**SOURCE RECORDS**
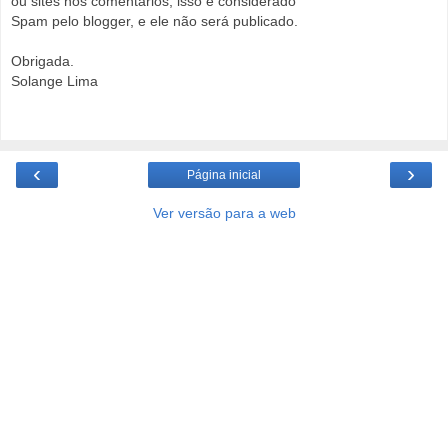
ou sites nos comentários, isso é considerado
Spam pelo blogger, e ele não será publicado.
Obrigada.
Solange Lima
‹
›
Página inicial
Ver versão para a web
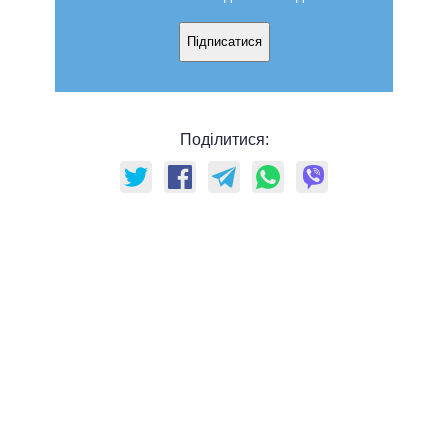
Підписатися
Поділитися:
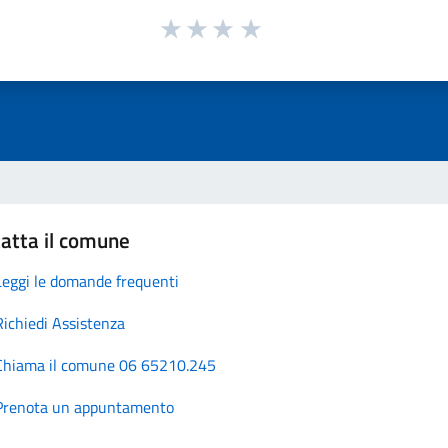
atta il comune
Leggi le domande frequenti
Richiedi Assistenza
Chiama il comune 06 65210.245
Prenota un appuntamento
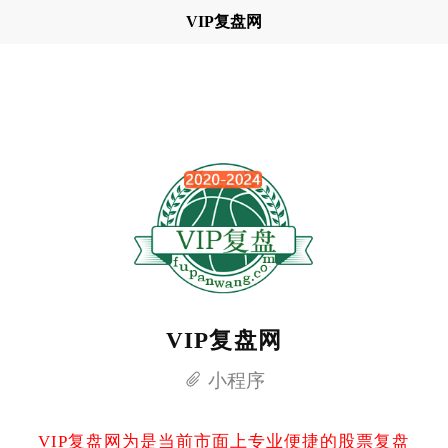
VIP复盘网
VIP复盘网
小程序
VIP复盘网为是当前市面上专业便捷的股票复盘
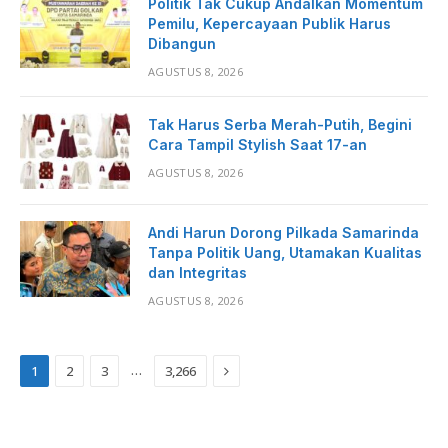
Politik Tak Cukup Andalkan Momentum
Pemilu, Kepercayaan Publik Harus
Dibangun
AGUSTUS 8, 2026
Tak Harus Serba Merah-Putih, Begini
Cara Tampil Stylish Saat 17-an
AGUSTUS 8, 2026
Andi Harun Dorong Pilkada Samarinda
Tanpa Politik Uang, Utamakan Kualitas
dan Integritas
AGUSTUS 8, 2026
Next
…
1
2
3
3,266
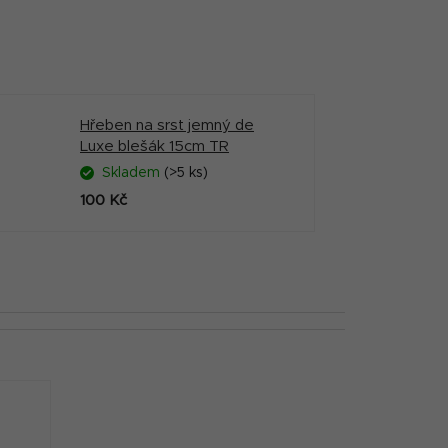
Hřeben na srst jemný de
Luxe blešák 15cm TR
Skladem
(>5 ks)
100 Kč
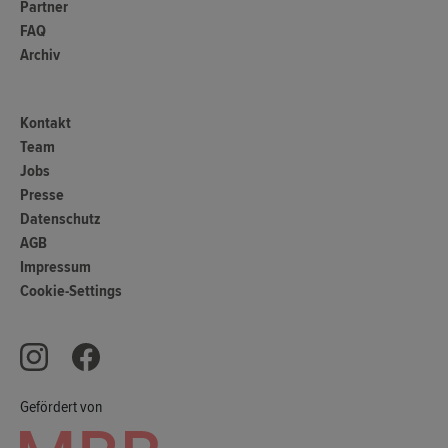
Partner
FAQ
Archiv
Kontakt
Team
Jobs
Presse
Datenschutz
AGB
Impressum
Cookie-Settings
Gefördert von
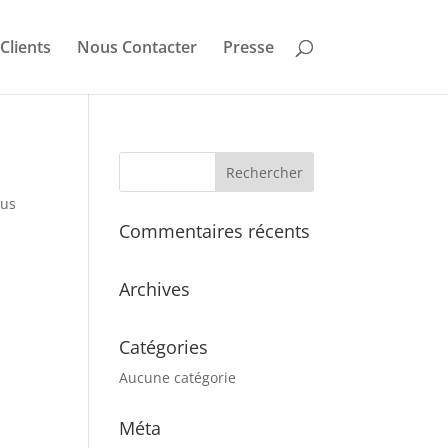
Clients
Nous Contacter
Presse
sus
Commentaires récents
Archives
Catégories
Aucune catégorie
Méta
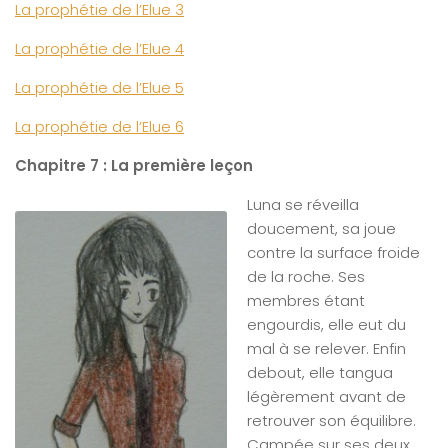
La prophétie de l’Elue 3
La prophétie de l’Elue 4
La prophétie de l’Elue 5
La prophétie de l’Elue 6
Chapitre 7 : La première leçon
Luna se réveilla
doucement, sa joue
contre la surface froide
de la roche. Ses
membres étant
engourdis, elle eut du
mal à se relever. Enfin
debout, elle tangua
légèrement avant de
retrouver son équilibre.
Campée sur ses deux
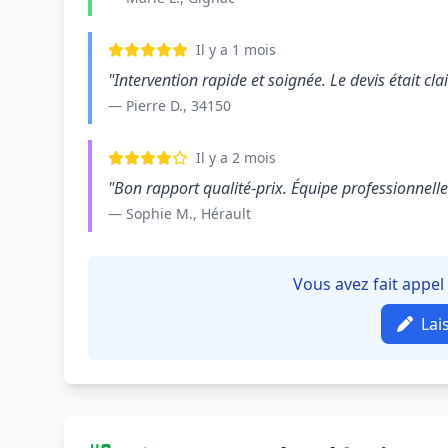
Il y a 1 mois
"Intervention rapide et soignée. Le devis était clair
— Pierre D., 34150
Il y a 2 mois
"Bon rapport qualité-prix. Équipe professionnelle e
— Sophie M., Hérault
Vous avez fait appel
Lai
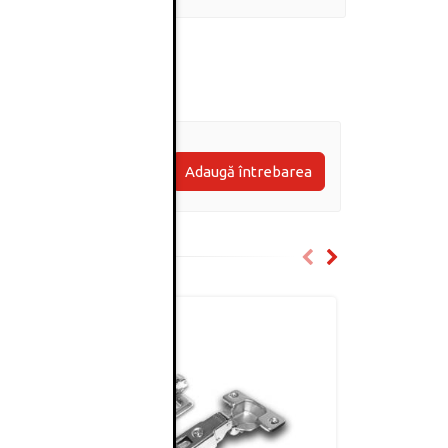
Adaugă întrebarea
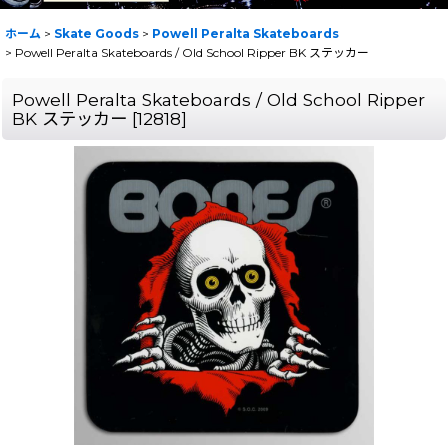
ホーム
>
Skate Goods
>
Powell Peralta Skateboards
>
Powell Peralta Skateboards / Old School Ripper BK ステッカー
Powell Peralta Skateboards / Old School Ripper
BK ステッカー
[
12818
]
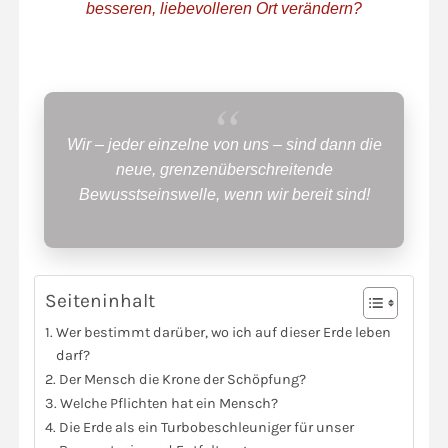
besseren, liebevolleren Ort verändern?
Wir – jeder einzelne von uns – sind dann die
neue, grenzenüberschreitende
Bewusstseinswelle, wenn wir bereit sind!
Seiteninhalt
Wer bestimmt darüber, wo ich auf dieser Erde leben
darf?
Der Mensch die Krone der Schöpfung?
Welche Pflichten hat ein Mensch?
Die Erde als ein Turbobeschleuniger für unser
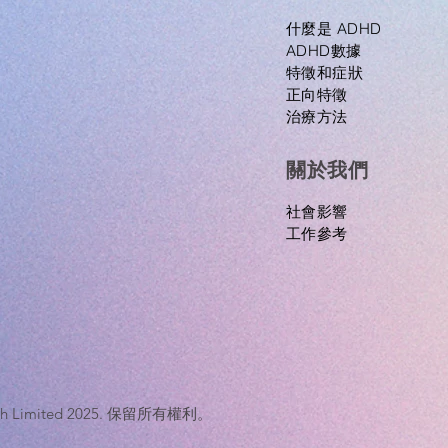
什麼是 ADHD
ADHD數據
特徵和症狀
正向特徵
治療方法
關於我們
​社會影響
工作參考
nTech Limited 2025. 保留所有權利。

--

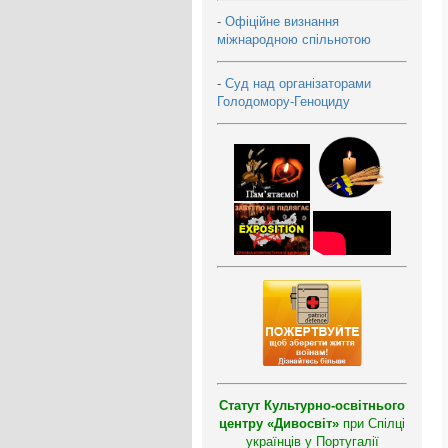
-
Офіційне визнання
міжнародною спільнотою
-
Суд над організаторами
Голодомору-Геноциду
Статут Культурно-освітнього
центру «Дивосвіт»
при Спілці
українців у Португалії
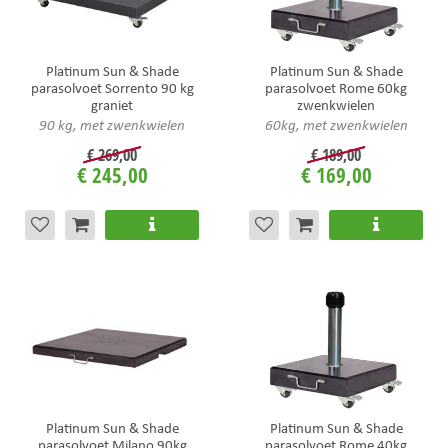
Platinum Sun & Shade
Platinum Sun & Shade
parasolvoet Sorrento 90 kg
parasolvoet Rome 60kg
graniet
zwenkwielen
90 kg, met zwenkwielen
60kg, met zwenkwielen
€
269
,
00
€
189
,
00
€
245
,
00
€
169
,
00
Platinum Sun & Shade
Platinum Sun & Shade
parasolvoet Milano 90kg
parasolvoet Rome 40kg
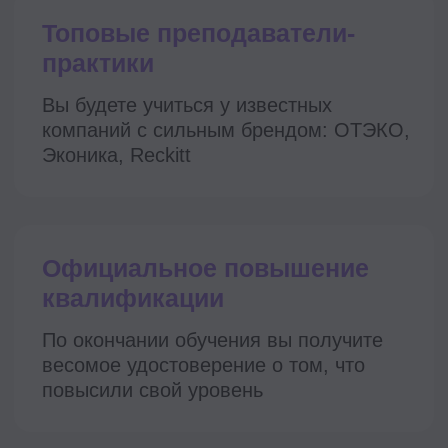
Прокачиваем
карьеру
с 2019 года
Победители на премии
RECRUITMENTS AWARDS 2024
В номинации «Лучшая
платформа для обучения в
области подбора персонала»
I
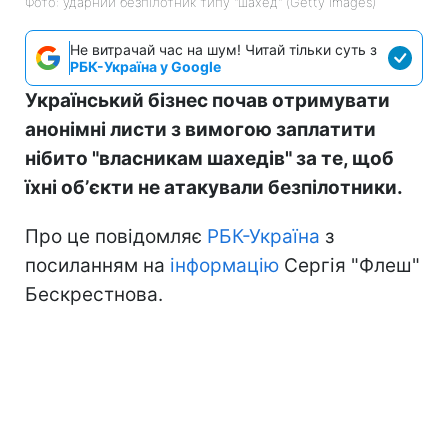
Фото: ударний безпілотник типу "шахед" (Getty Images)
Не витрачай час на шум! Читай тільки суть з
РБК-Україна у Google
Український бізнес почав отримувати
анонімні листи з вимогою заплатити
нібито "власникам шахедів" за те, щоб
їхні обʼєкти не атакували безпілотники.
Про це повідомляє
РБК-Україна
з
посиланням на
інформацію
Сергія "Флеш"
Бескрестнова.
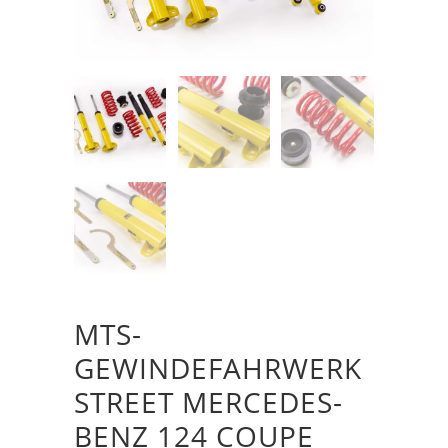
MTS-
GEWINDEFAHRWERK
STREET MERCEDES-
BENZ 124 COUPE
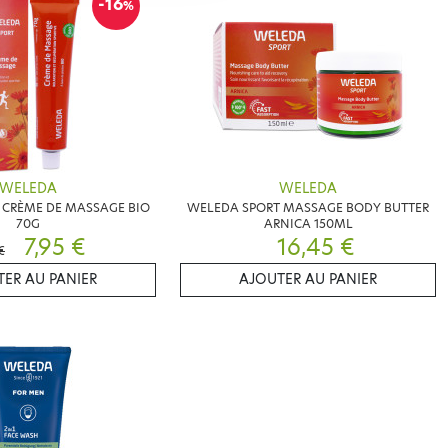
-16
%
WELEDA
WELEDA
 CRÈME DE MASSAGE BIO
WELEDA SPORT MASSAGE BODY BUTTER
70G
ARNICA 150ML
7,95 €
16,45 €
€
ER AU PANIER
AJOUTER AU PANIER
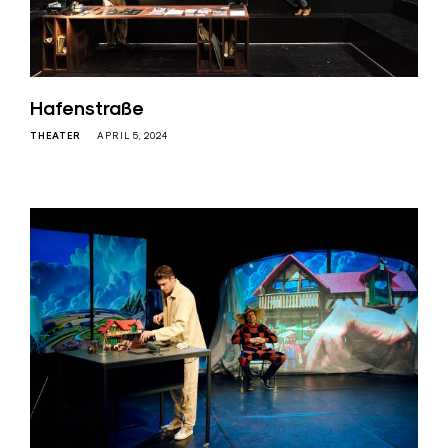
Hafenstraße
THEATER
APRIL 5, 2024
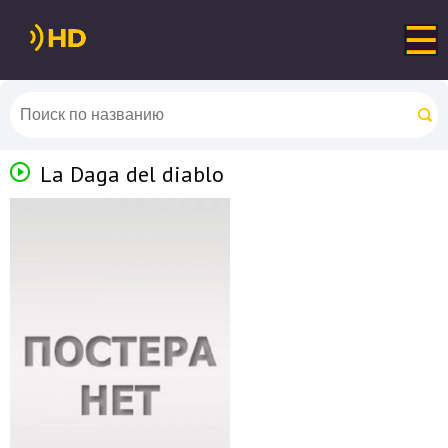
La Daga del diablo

**WORK ITEM**
Pull every line with the string "comune" out of the material.

**THE ANSWER**
atta il comune
Chiama il comune 06 65210.245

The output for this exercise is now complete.